Duke HIPAA Breach? According to this, Duke University Health System has notified a group of individuals about an "incident" involving disclosure of medical information. For certain bankruptcy matters, where the patient owed money to Duke, Duke must file a proof of claim to show that their debt is legitimate. Duke attached some information to these proofs of claim, including patient name and address, internal medical record numbers and other identifiers, insurance carriers, and a brief description of services rendered.

Interestingly, the Duke statement is very careful not to call the "incident" a breach or even indicate that it could be a HIPAA violation. Why?

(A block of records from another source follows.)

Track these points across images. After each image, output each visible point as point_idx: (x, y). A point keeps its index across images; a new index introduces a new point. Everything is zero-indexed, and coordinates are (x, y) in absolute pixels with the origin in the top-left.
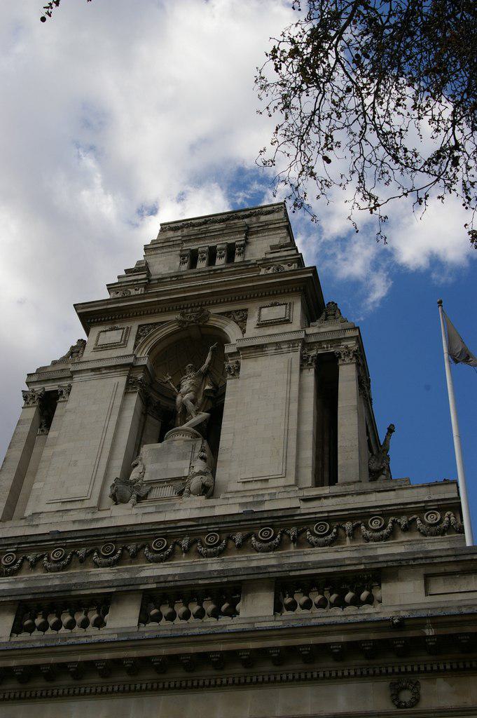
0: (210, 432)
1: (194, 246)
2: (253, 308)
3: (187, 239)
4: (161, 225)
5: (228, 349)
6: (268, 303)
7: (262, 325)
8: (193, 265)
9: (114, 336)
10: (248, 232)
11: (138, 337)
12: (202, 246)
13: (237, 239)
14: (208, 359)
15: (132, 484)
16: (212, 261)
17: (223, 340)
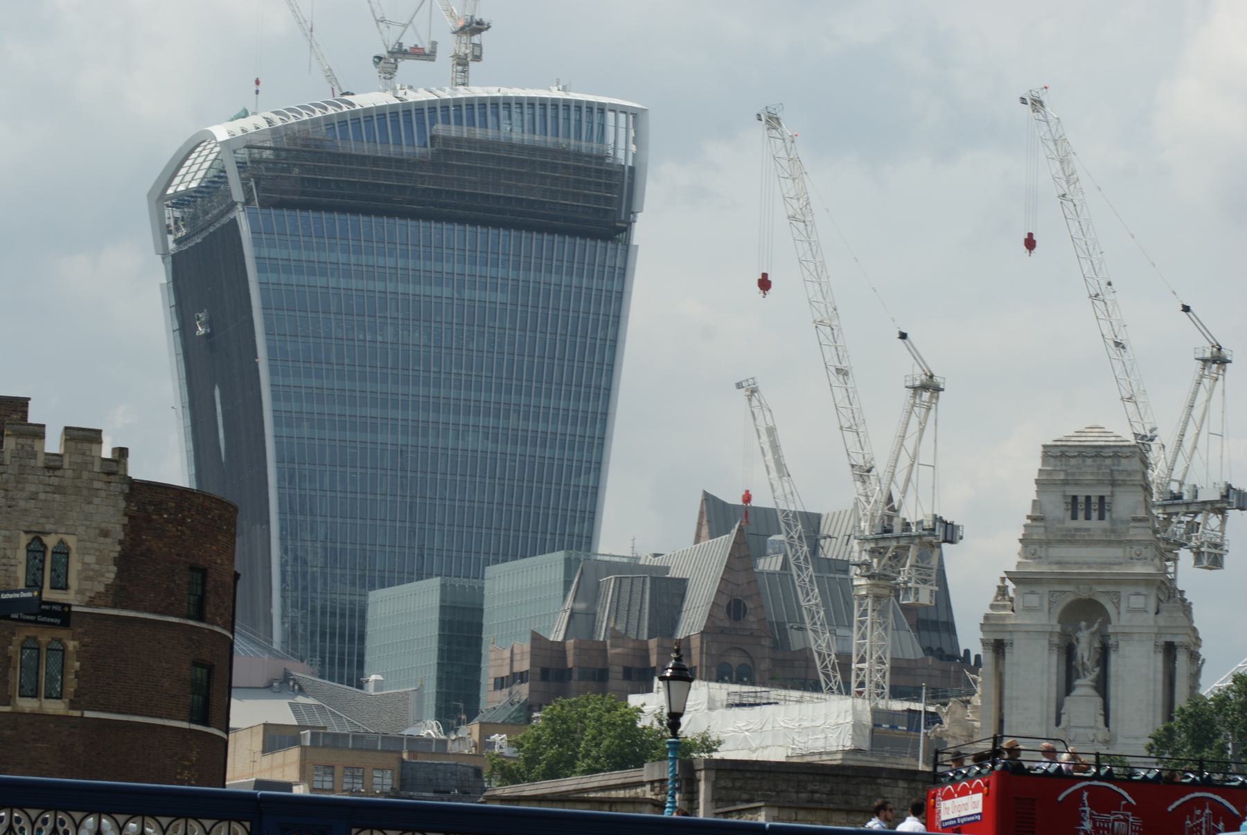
0: (1102, 685)
1: (1072, 491)
2: (1125, 591)
3: (1065, 483)
4: (1044, 446)
5: (1110, 629)
6: (1132, 590)
7: (1132, 611)
8: (1074, 517)
9: (1033, 600)
10: (1113, 483)
11: (1050, 602)
12: (1081, 493)
13: (1105, 491)
14: (1096, 626)
15: (1064, 729)
16: (1088, 517)
17: (1107, 621)
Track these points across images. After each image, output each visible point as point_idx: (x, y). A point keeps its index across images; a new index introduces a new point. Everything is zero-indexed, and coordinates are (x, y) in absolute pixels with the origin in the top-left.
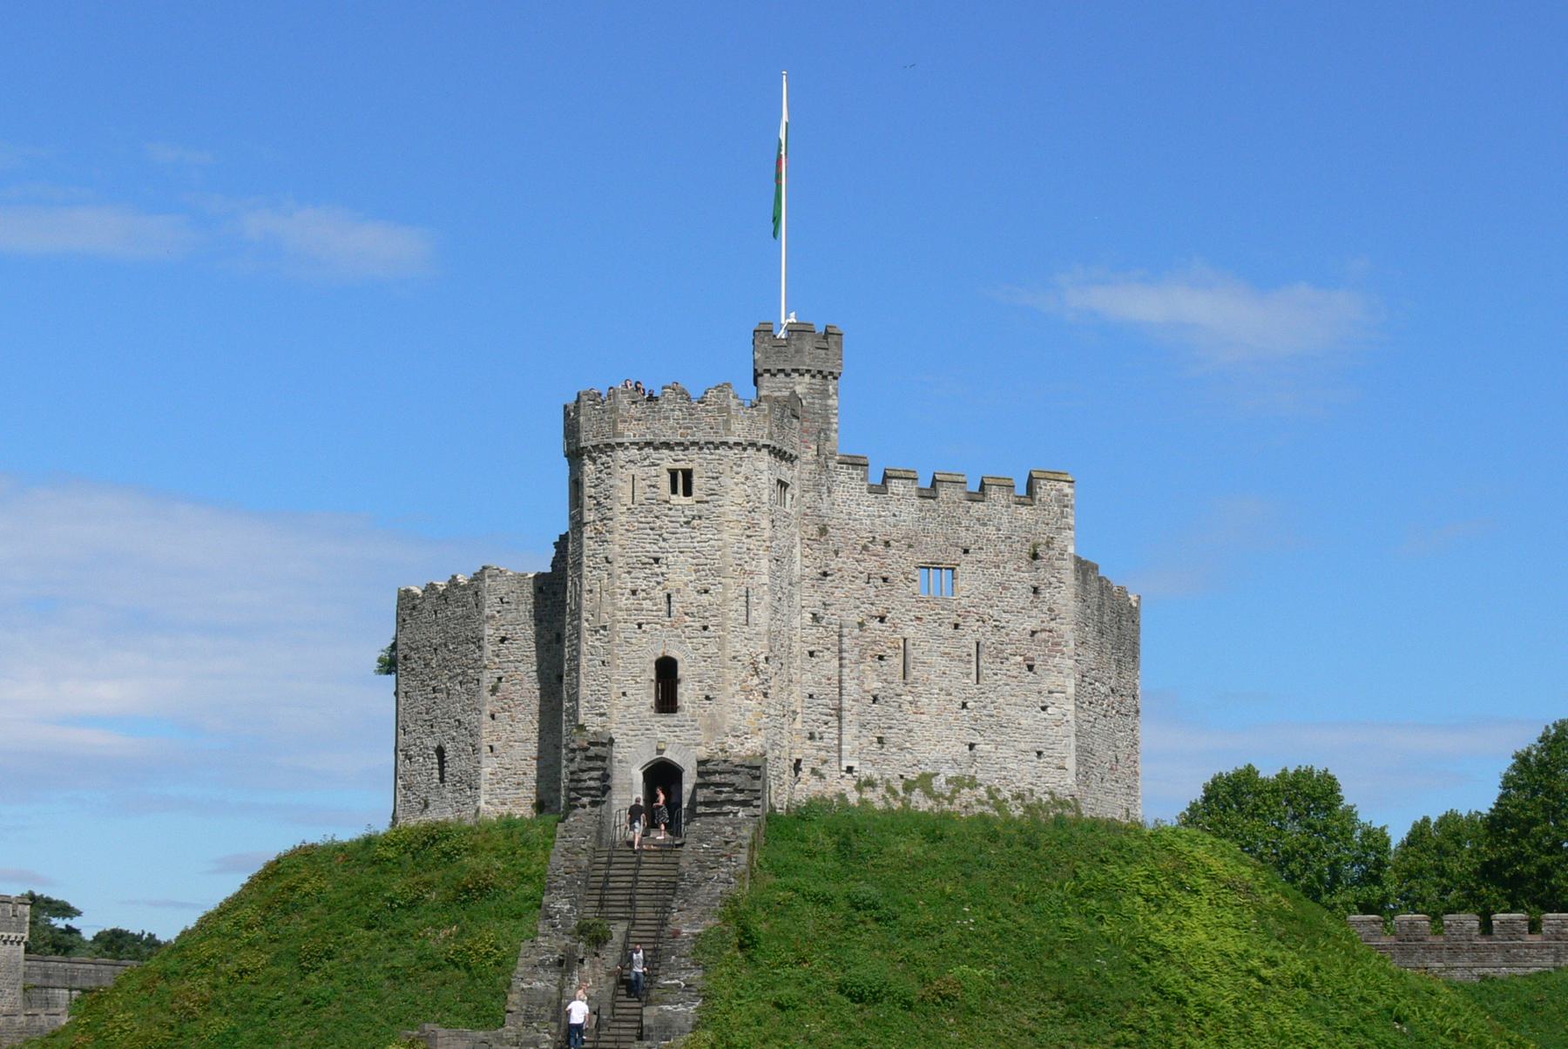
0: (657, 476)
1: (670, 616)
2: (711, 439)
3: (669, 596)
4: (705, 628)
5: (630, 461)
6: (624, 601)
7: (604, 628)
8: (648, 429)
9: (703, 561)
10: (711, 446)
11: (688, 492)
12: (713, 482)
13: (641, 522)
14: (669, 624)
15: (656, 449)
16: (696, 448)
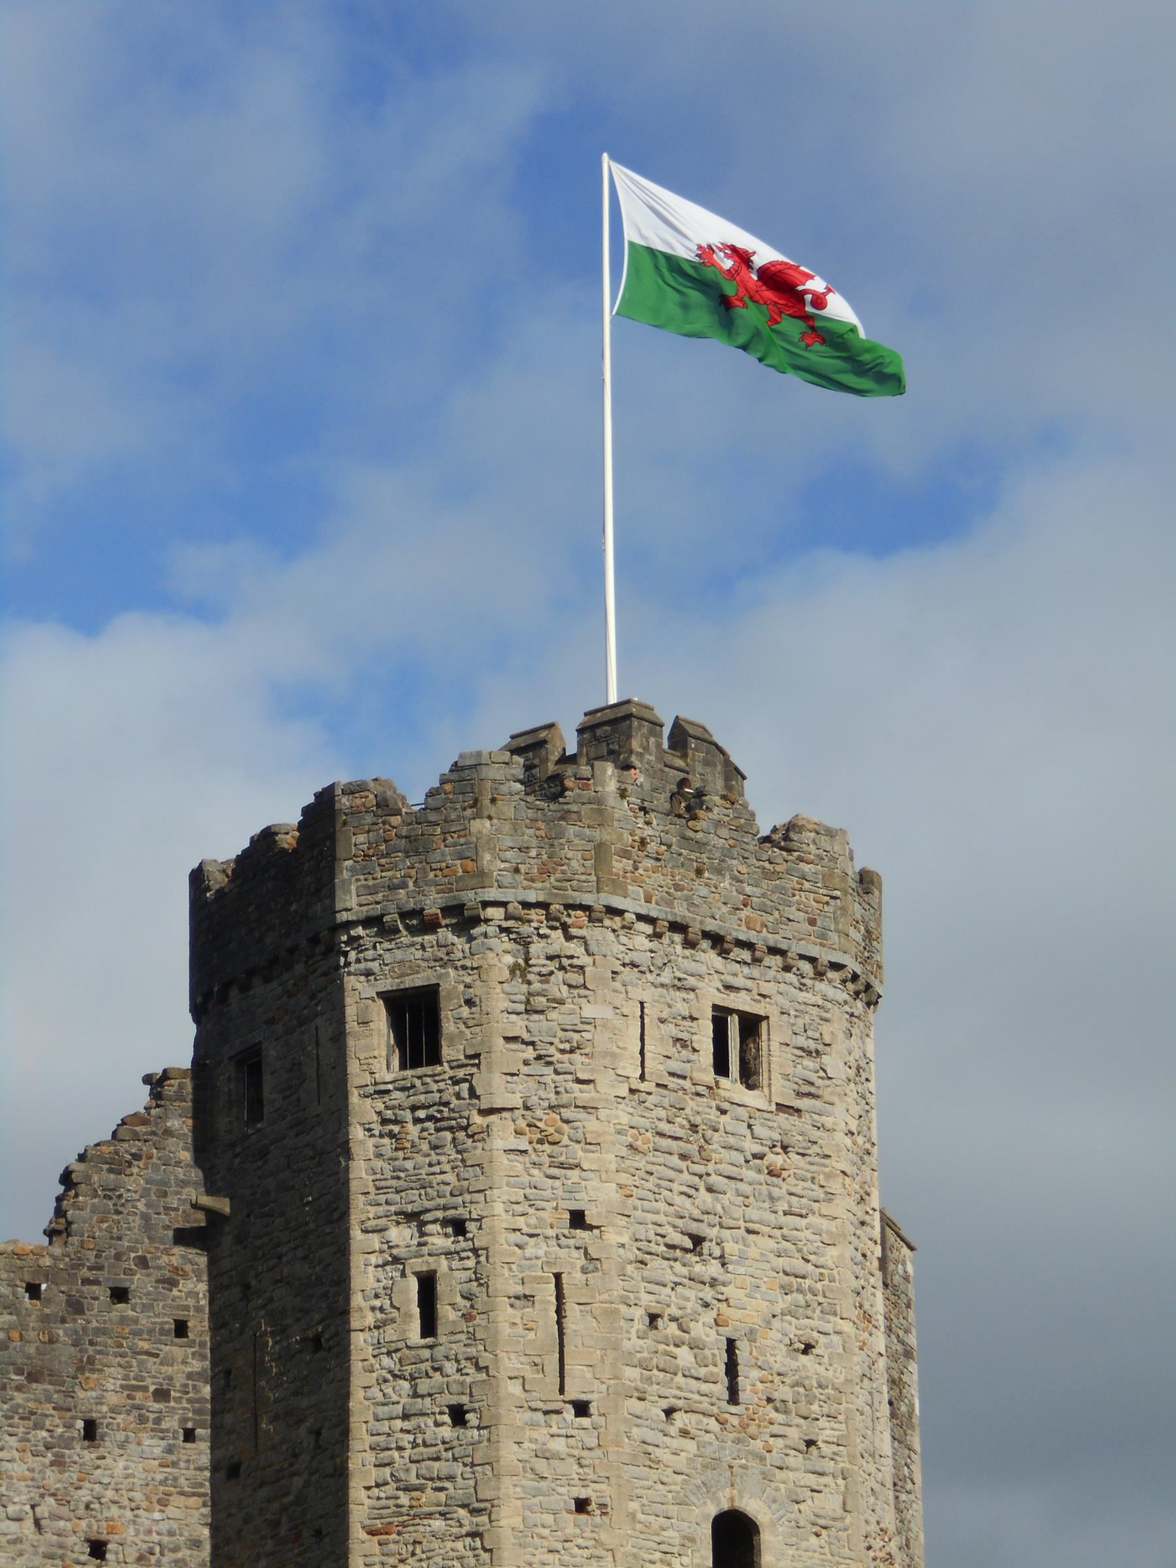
0: (693, 1019)
1: (733, 1396)
2: (814, 951)
3: (731, 1344)
4: (810, 1443)
5: (634, 965)
6: (634, 1340)
7: (582, 1409)
8: (678, 888)
9: (798, 1265)
10: (806, 967)
11: (749, 1077)
12: (808, 1062)
13: (661, 1134)
14: (735, 1421)
15: (690, 944)
16: (777, 960)
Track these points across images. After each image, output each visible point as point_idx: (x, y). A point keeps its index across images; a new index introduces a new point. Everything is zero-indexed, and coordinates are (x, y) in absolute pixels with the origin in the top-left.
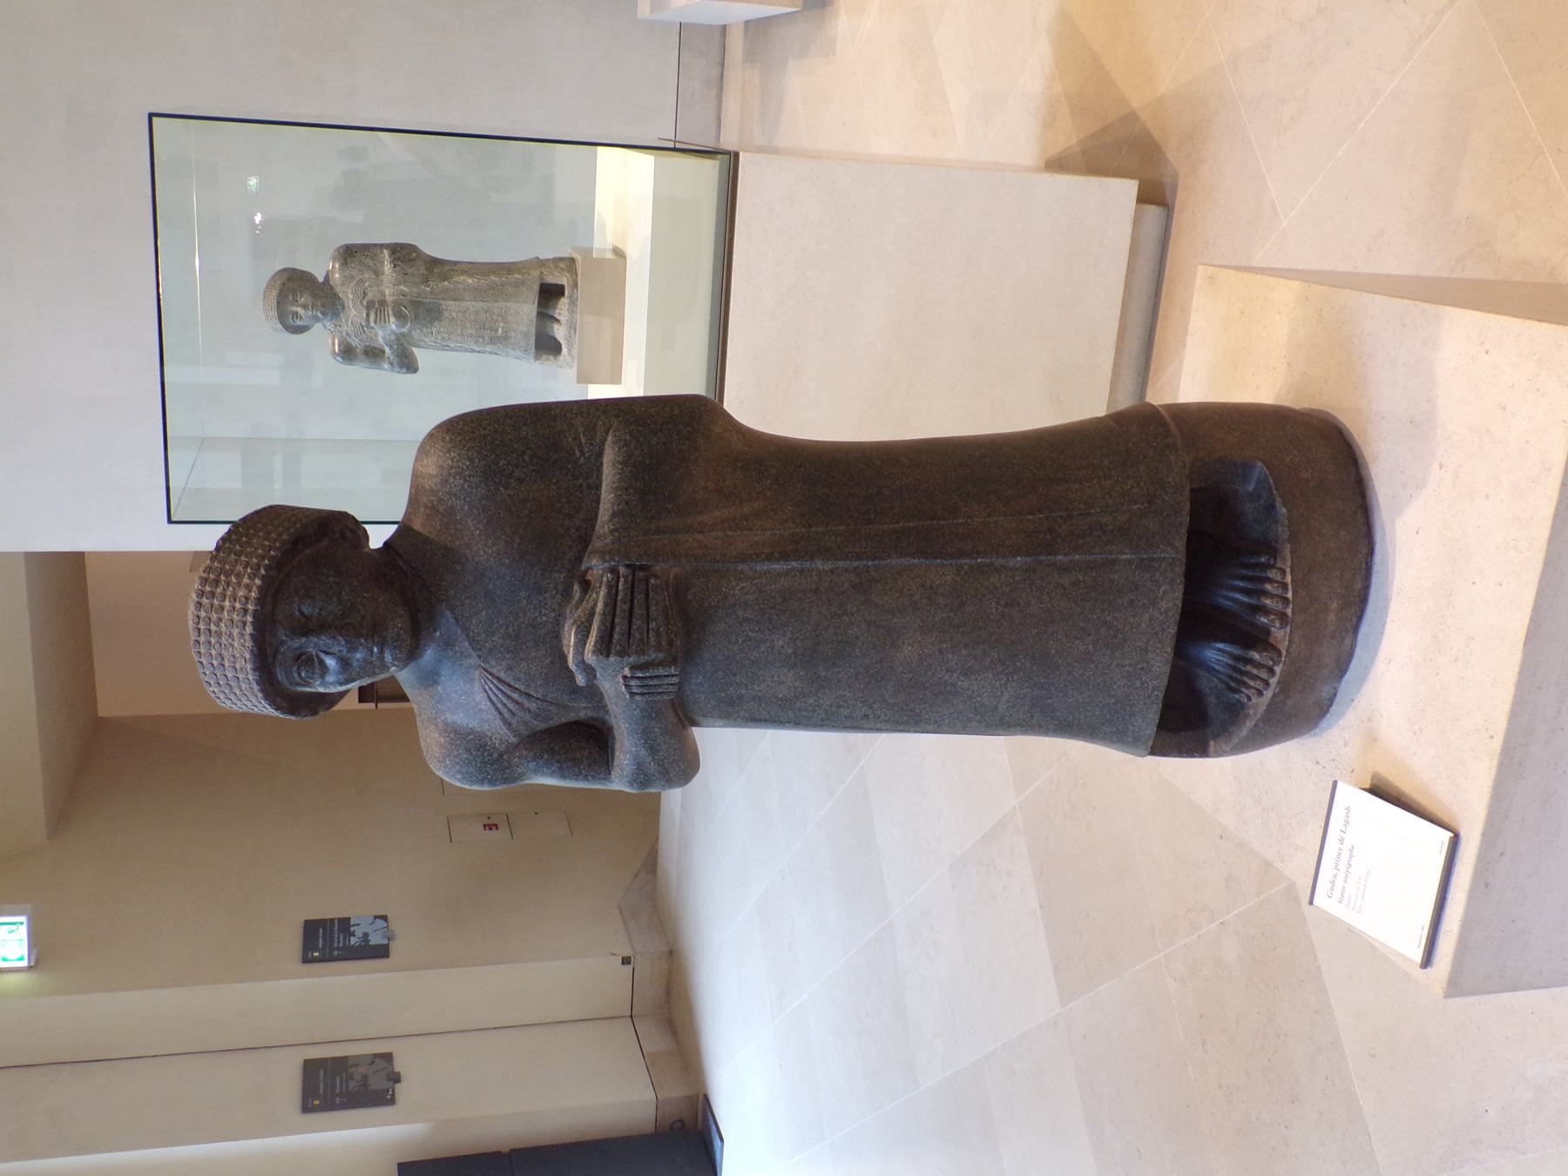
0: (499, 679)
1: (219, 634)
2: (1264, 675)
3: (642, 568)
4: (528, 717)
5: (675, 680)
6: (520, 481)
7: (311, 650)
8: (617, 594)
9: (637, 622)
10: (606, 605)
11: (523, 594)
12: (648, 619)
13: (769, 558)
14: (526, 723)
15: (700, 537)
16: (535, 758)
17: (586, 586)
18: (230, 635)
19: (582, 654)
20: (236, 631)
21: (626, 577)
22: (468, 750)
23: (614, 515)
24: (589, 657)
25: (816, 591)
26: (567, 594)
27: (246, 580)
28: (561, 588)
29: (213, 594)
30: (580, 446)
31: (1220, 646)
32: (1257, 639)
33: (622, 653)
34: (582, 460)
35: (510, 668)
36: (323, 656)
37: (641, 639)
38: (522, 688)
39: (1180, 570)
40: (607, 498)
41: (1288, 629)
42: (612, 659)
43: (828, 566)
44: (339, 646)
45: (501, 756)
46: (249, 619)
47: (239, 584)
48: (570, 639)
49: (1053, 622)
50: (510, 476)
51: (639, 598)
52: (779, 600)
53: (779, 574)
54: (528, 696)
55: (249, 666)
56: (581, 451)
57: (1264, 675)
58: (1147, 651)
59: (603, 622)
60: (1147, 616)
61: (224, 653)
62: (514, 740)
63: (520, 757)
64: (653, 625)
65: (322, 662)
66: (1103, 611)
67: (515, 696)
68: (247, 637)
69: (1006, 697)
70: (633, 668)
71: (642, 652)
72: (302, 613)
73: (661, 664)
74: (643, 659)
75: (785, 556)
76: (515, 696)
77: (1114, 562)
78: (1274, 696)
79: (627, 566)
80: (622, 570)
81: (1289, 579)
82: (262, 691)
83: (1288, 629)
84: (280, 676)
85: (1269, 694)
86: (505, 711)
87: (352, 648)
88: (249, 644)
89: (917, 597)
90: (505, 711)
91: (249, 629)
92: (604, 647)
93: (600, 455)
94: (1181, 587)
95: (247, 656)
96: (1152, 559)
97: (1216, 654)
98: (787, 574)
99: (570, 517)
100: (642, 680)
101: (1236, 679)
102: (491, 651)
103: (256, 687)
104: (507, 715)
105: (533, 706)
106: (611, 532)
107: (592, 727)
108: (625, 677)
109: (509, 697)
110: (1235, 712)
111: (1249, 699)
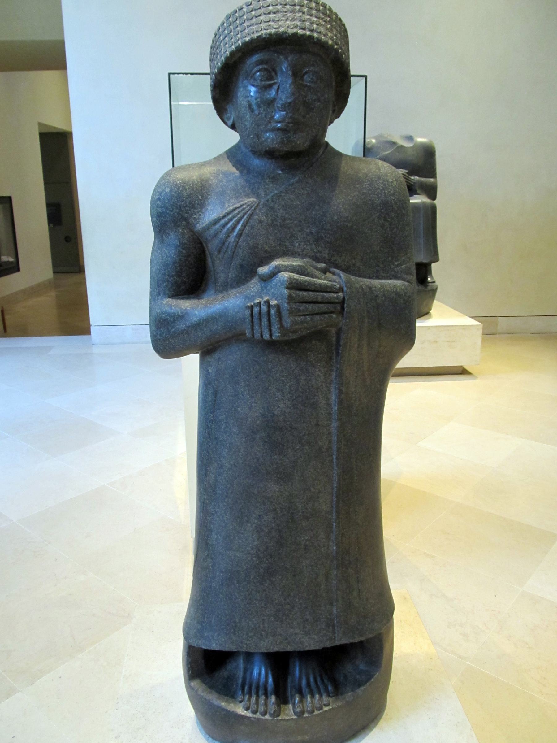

The data is definitely PHI. However, PHI can be disclosed for treatment, payment, and healthcare operations. Why did Duke disclose this data in bankruptcy court records? To get paid. That makes it a disclosure for payment purposes, so no HIPAA breach, right? Maybe: while the purpose of the disclosure may be OK, Duke must still limit the information disclosed to the "minimum necessary" to serve the purpose of the disclosure. Did the information contain more than the minimum necessary? Maybe, particularly with regard to the internal identifiers and that sort of information. Maybe the description of services, which is clearly the most sensitive data, would be necessary to indicate what the debt relates to, but the rest seems to be unnecessary for a proof of claim.

BUT, even if it is a breach of the minimum necessary, no SSNs were disclosed, and depending on the specific data, you could probably determine that there's not a "substantial risk of harm" to most of the debtors whose data was disclosed. So, if Duke did a breach risk analysis and determined a lack of substantial risk of harm, they wouldn't have to give any notice. However, that's rolling the dice, for sure. So, I'm guessing they decided to provide the notice, but not admit that the "incident" is actually a "breach."